We have integrated corporate responsibility into our sourcing strategy: when considering new factories we take a fourfold vetting approach – one that includes social and environmental practices equally with quality standards and business requirements like financial stability, adequate capacity and fair pricing.
In 2010, we elevated the Social Responsibility Manager position to a high-level Director of Social/Environmental Responsibility. Our Social/Environmental Responsibility (SER) team can veto a decision to work with a new factory (as can, as always, our Quality team). We have trained our Sourcing team in responsible practices to minimize negative impact on the factory workers and the environment. Lastly, we have integrated our quality field managers to assist with SER activities while in the factories.
The Road Ahead
We are working within the industry to help make the living wage principle a concrete reality for garment workers. We are also making the environmental audit for our finished goods factories more robust, releasing a revised Code of Conduct and detailed Benchmark document in 2012 and planning to adopt the Fair Labor Association’s Sustainable Compliance Initiative assessment tool for a portion of our supply chain.

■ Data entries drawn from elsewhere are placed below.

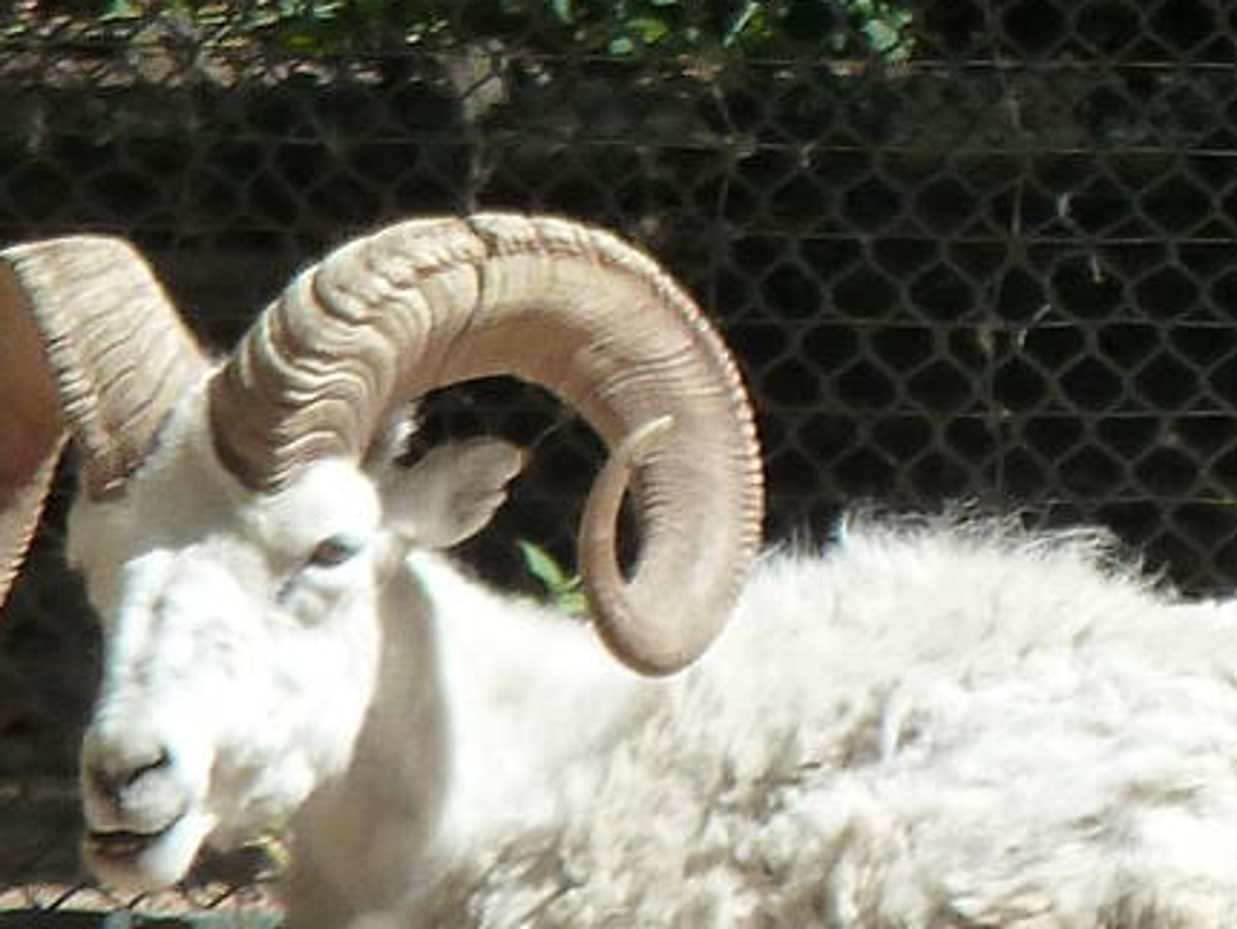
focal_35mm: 1483
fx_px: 53024
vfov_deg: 1.0
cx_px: 958
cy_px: 515
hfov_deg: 1.3
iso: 125
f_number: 4.9
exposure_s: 1/250
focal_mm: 49.2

We’ll also continue to improve our raw materials tracing programs for cotton, wool and goose down, and continue to work on several collaborative industry projects with the (U.S.) Outdoor Industry Association, the Sustainability Apparel Coalition’s (SAC) Eco and Social-Indices and the European Outdoor Group’s Sustainability Working Group.
In an effort to understand the social and environmental impacts of our supply chain, Patagonia has launched a completely revised and even more transparent Footprint Chronicles website, in which we trace the environmental and social impacts of products. The Footprint Chronicles is our equivalent of a corporate responsibility report.